:: DATA LISTING ::

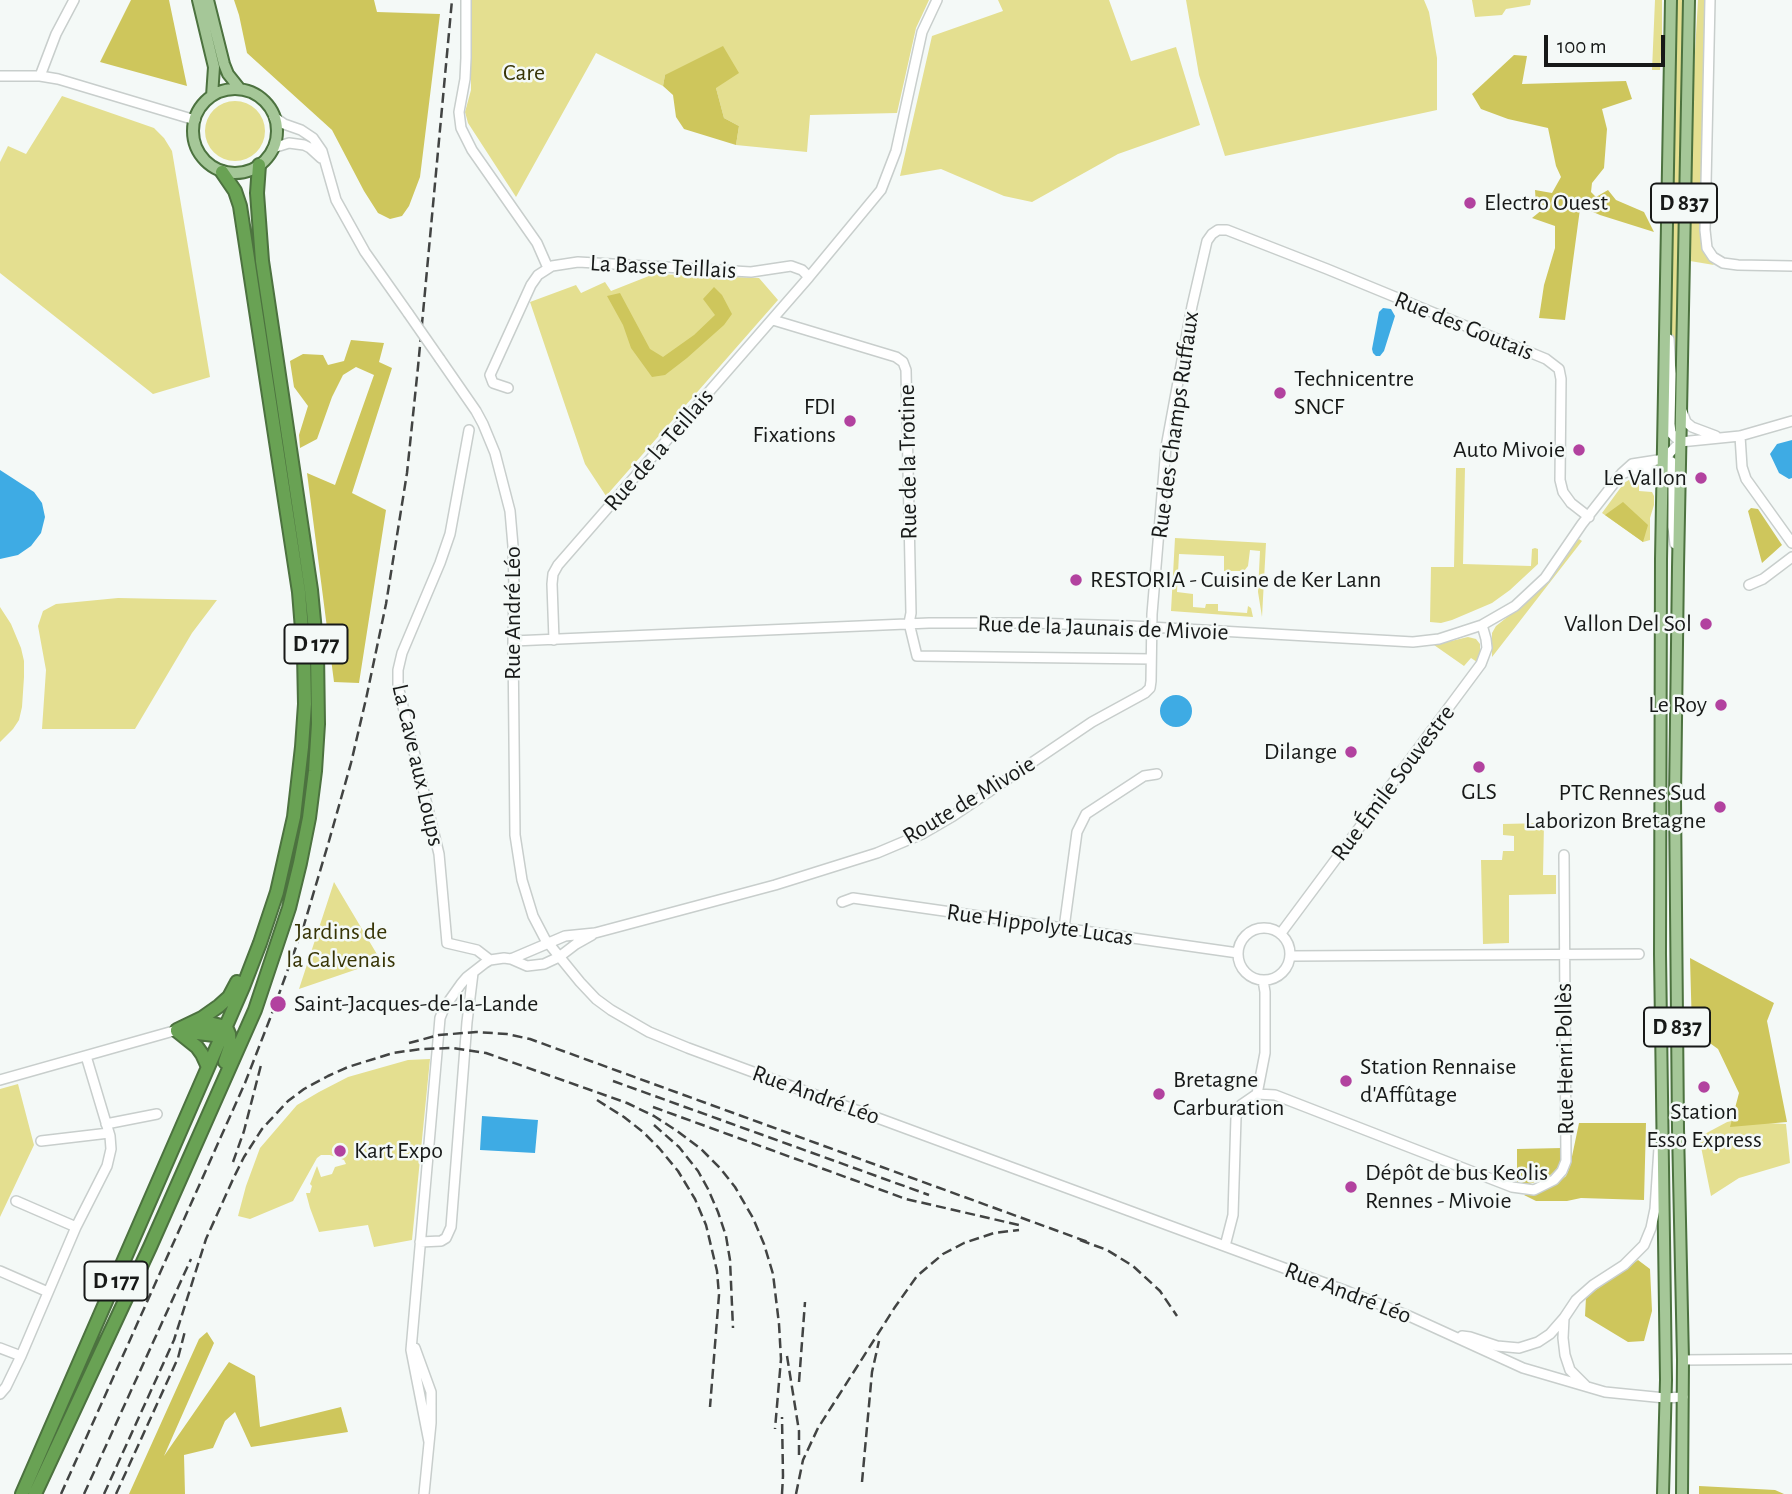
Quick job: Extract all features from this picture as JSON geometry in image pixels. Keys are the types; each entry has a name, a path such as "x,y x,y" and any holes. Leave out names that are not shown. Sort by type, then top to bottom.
{"highway":[{"name":"D 177","path":"255,1010 289,908 300,863 312,795 319,703 311,590 262,261 257,193 259,165"},
{"name":"D 177","path":"22,1494 226,1032 268,920 294,817 304,714 304,654 299,592 241,213 236,191 222,172"},
{"path":"177,1030 219,1006 236,985 294,817"},
{"path":"177,1030 226,1032 244,1024 255,1010"},
{"path":"150,1247 255,1010"},
{"path":"191,1024 209,1023 226,1032"},
{"path":"177,1030 197,1047 208,1068"},
{"path":"150,1247 229,1054 226,1032"},
{"name":"D 177","path":"35,1494 150,1247"}],"main road":[{"path":"198,0 214,67 212,96"},
{"path":"208,0 224,64 240,89"},
{"name":"D 837","path":"1671,0 1666,311 1670,461 1678,567 1675,798 1683,1360 1682,1494"},
{"name":"D 837","path":"1662,1494 1665,1398 1660,913 1661,572 1670,461 1680,442 1689,0"},
{"path":"240,89 262,97 271,108 276,128 273,148 259,165 241,172 222,172 203,159 196,146 195,120 203,104 212,96 240,89"}],"street":[{"path":"40,76 56,34 74,0"},
{"path":"466,0 465,79 459,112 461,128 472,150 537,243 548,268 538,275 531,285 490,375 493,383 508,388"},
{"path":"809,277 881,190 896,151 922,32 937,0"},
{"path":"1710,0 1705,230 1707,248 1713,257 1723,263 1792,266"},
{"path":"0,76 40,76 75,83 195,120"},
{"path":"274,117 313,138 322,151 324,160"},
{"path":"273,148 289,143 304,145 324,160"},
{"name":"Rue André Léo","path":"324,160 336,200 359,242 483,424 495,453 510,511 513,546 515,835 522,880 533,916 548,943 596,999 658,1036 688,1048 1349,1292 1523,1368 1605,1392 1665,1398 1683,1397"},
{"name":"Rue des Goutais","path":"1218,230 1227,230 1327,269 1546,359 1559,369 1560,480 1563,492 1571,503 1589,517"},
{"name":"Rue des Champs Ruffaux","path":"1151,627 1157,541 1171,416 1207,241 1218,230"},
{"name":"La Basse Teillais","path":"548,268 578,262 751,272 791,266 802,270 809,277"},
{"name":"Rue de la Teillais","path":"554,640 551,584 558,565 809,277"},
{"path":"1666,311 1671,361 1670,424 1671,433 1680,442"},
{"name":"Rue de la Trotine","path":"773,320 897,357 903,362 906,370 911,613 909,623 917,656 1151,660"},
{"path":"1681,406 1686,422 1692,427 1721,438"},
{"path":"1680,442 1740,436 1792,421"},
{"name":"La Cave aux Loups","path":"469,430 450,534 402,653 397,678 400,701 439,854 447,943 477,950 491,960"},
{"path":"1740,436 1742,467 1746,479 1792,543"},
{"path":"1670,461 1680,442"},
{"name":"Rue de la Jaunais de Mivoie","path":"513,641 909,623 1151,627 1412,642 1439,639 1482,625 1516,606 1545,578 1622,473 1632,464 1670,461"},
{"path":"1749,585 1763,579 1792,557"},
{"name":"Rue Émile Souvestre","path":"1281,933 1481,664 1487,648 1482,625"},
{"name":"Route de Mivoie","path":"510,959 565,936 595,933 836,867 922,834 1092,722 1145,693 1150,688 1151,681 1151,627"},
{"path":"1064,928 1077,832 1086,814 1144,776 1157,774"},
{"name":"Rue Henri Pollès","path":"1257,1094 1275,1096 1512,1187 1534,1190 1554,1180 1566,1161 1564,855"},
{"name":"Rue Hippolyte Lucas","path":"842,902 853,898 1238,953"},
{"path":"1263,928 1281,933 1287,940 1291,956 1281,975 1263,980 1253,978 1245,972 1239,963 1238,953 1245,935 1263,928"},
{"name":"Route de Mivoie","path":"510,959 527,967 544,964 595,933"},
{"path":"1291,956 1639,954"},
{"path":"424,1494 431,1423 431,1392 411,1332 440,1018 461,984 473,973 491,960 510,959"},
{"path":"420,1242 441,1241 446,1238 450,1227 473,973"},
{"path":"1225,1246 1233,1215 1236,1117 1241,1105 1257,1094 1265,1053 1263,980"},
{"path":"0,1080 177,1030"},
{"path":"0,1394 21,1356 76,1227 107,1166 111,1149 107,1128 86,1056"},
{"path":"41,1141 107,1128 157,1114"},
{"path":"1452,1335 1471,1337 1497,1346 1519,1348 1538,1342 1550,1334 1576,1300 1593,1285 1624,1265 1643,1245 1651,1228 1655,1209 1658,1150 1663,1140"},
{"path":"16,1201 76,1227"},
{"path":"0,1271 48,1292"},
{"path":"1564,1318 1563,1338 1570,1370 1589,1388"},
{"path":"0,1348 21,1356"},
{"path":"1683,1360 1792,1359"}],"green space":[{"name":"Care","path":"471,0 929,0 916,28 897,113 810,115 807,152 736,145 739,126 724,118 716,88 665,75 663,86 596,53 516,197 468,123 465,112 471,90"},
{"path":"998,0 1109,0 1131,61 1176,47 1200,125 1118,154 1032,202 1004,196 941,169 900,176 932,36 1003,11"},
{"path":"1186,0 1424,0 1429,12 1437,58 1437,110 1225,156 1199,75"},
{"path":"1472,0 1531,0 1530,5 1506,9 1502,15 1475,17"},
{"path":"1655,0 1662,0 1660,70 1652,70"},
{"path":"1675,0 1683,0 1676,404 1670,313"},
{"path":"1698,0 1707,0 1701,236 1704,252 1714,265 1690,261 1693,87"},
{"path":"62,96 154,128 172,151 210,377 153,394 0,273 0,162 8,146 26,154"},
{"path":"235,101 252,106 260,114 265,131 260,148 252,156 235,161 218,156 210,148 205,131 210,114 218,106"},
{"path":"654,274 759,278 778,300 606,496 585,464 530,302 576,285 581,293 605,282 611,291"},
{"path":"1456,468 1465,468 1463,564 1531,566 1532,549 1535,548 1538,549 1538,564 1492,603 1452,620 1430,622 1431,567 1454,567"},
{"path":"1639,476 1639,491 1652,492 1654,496 1650,540 1643,542 1602,513 1624,483"},
{"path":"1175,538 1266,543 1262,617 1258,592 1260,551 1250,550 1248,566 1244,571 1224,571 1224,556 1179,554 1177,592 1193,594 1193,607 1205,608 1206,604 1218,604 1218,611 1247,613 1248,606 1253,617 1171,611"},
{"path":"1579,539 1582,541 1492,657 1492,633 1496,626 1539,590"},
{"path":"118,598 217,600 192,633 135,729 42,729 46,670 38,626 43,611 56,604"},
{"path":"0,607 21,648 24,677 19,720 0,742"},
{"path":"1468,637 1476,639 1480,644 1480,657 1477,662 1471,658 1464,666 1434,645"},
{"path":"1544,823 1543,875 1556,875 1556,894 1509,895 1509,943 1483,944 1481,860 1502,860 1503,851 1514,851 1514,836 1503,835 1503,824"},
{"name":"Jardins de la Calvenais","path":"334,882 381,961 299,989"},
{"name":"Kart Expo","path":"430,1059 412,1240 374,1247 368,1225 319,1232 306,1193 310,1193 310,1184 317,1166 321,1177 332,1174 335,1167 346,1164 344,1160 330,1155 317,1158 293,1201 250,1219 238,1216 260,1148 297,1105 348,1077 408,1060"},
{"path":"18,1084 34,1145 0,1217 0,1089"},
{"path":"1729,1121 1786,1124 1790,1163 1739,1178 1711,1196 1699,1137"}],"shaded area":[{"path":"131,0 169,0 187,86 100,62"},
{"path":"234,0 374,0 377,12 440,14 420,177 409,206 402,216 390,219 378,213 332,130 247,53"},
{"path":"723,46 739,73 716,88 724,118 739,126 736,145 684,129 676,117 673,95 663,86 665,75"},
{"path":"1514,55 1527,56 1522,84 1626,81 1632,99 1602,109 1607,129 1604,168 1592,183 1591,192 1596,197 1608,190 1616,200 1644,212 1654,232 1572,203 1580,209 1565,320 1539,318 1544,285 1555,248 1555,226 1532,218 1548,205 1536,205 1535,190 1552,193 1561,177 1548,128 1508,119 1481,109 1472,94"},
{"path":"714,287 722,295 732,314 724,325 687,358 665,375 652,377 631,348 623,325 607,296 620,293 650,349 663,357 694,335 715,315 703,299"},
{"path":"351,340 384,343 379,362 392,368 352,493 386,510 359,683 334,682 307,473 335,485 374,375 356,367 343,375 317,439 300,448 299,435 308,406 294,387 290,361 303,354 323,355 328,365 344,361"},
{"path":"1623,502 1648,525 1643,542 1605,515"},
{"path":"1751,508 1758,509 1782,545 1762,563 1748,511"},
{"path":"1690,958 1774,1003 1767,1021 1787,1122 1730,1127 1739,1093 1718,1049 1692,1030"},
{"path":"1579,1123 1646,1123 1644,1200 1581,1198 1536,1201 1524,1195 1543,1191 1566,1176"},
{"path":"1562,1148 1562,1162 1547,1178 1529,1184 1517,1182 1517,1149"},
{"path":"1638,1260 1650,1269 1652,1311 1644,1341 1628,1342 1585,1316 1586,1297"},
{"path":"207,1332 214,1343 164,1456 229,1362 255,1376 260,1427 341,1407 348,1432 251,1447 235,1412 225,1421 213,1448 184,1455 185,1494 129,1494 199,1339"},
{"path":"1699,1486 1775,1490 1784,1494 1699,1494"}],"water":[{"path":"1383,308 1391,309 1395,316 1384,351 1380,356 1376,356 1372,349 1379,312"},
{"path":"1792,440 1792,478 1789,479 1779,473 1770,454 1777,444"},
{"path":"0,470 34,492 42,503 45,517 41,533 31,546 18,555 0,559"},
{"path":"1176,695 1187,700 1192,711 1187,722 1176,727 1165,722 1160,711 1165,700"},
{"path":"482,1116 538,1120 535,1153 480,1150"}],"railway":[{"path":"61,1494 245,1083 304,925 351,763 386,604 407,473 452,0"},
{"path":"409,1043 439,1035 476,1032 530,1039 1088,1242"},
{"path":"104,1494 174,1340 206,1239 244,1157 262,1129 288,1101 328,1076 393,1053 421,1049 452,1048 486,1053 627,1103 677,1131 720,1168 753,1218 773,1274 781,1359 775,1429"},
{"path":"233,1162 261,1065"},
{"path":"613,1081 929,1195"},
{"path":"597,1100 624,1117 659,1148 678,1171 695,1199 706,1225 717,1271 719,1295 710,1407"},
{"path":"653,1107 906,1199 1019,1225"},
{"path":"654,1125 679,1147 698,1171 718,1212 730,1260 733,1328"},
{"path":"796,1494 803,1460 818,1428 917,1276 943,1254 964,1243 994,1233 1019,1230"},
{"path":"1080,1240 1107,1250 1133,1266 1160,1291 1177,1316"},
{"path":"84,1494 191,1259"},
{"path":"799,1382 805,1302"},
{"path":"116,1494 178,1358 185,1331"},
{"path":"862,1482 872,1372 879,1341"},
{"path":"787,1356 799,1431 799,1460"},
{"path":"782,1417 782,1494"}],"place":[{"name":"Electro Ouest","path":"1470,203"},
{"name":"Technicentre SNCF","path":"1280,393"},
{"name":"FDI Fixations","path":"850,421"},
{"name":"Auto Mivoie","path":"1579,450"},
{"name":"Le Vallon","path":"1701,478"},
{"name":"RESTORIA - Cuisine de Ker Lann","path":"1076,580"},
{"name":"Vallon Del Sol","path":"1706,624"},
{"name":"Le Roy","path":"1721,705"},
{"name":"Dilange","path":"1351,752"},
{"name":"GLS","path":"1479,767"},
{"name":"PTC Rennes Sud Laborizon Bretagne","path":"1720,807"},
{"name":"Saint-Jacques-de-la-Lande","path":"278,1004"},
{"name":"Station Rennaise d'Affûtage","path":"1346,1081"},
{"name":"Station Esso Express","path":"1704,1087"},
{"name":"Bretagne Carburation","path":"1159,1094"},
{"name":"Kart Expo","path":"340,1151"},
{"name":"Dépôt de bus Keolis Rennes - Mivoie","path":"1351,1187"}]}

:::

WORK REQUIRED:
A complete answer gives every line of the records holding "Vallon".

EXERCISE RESPONSE:
{"name":"Le Vallon","path":"1701,478"},
{"name":"Vallon Del Sol","path":"1706,624"},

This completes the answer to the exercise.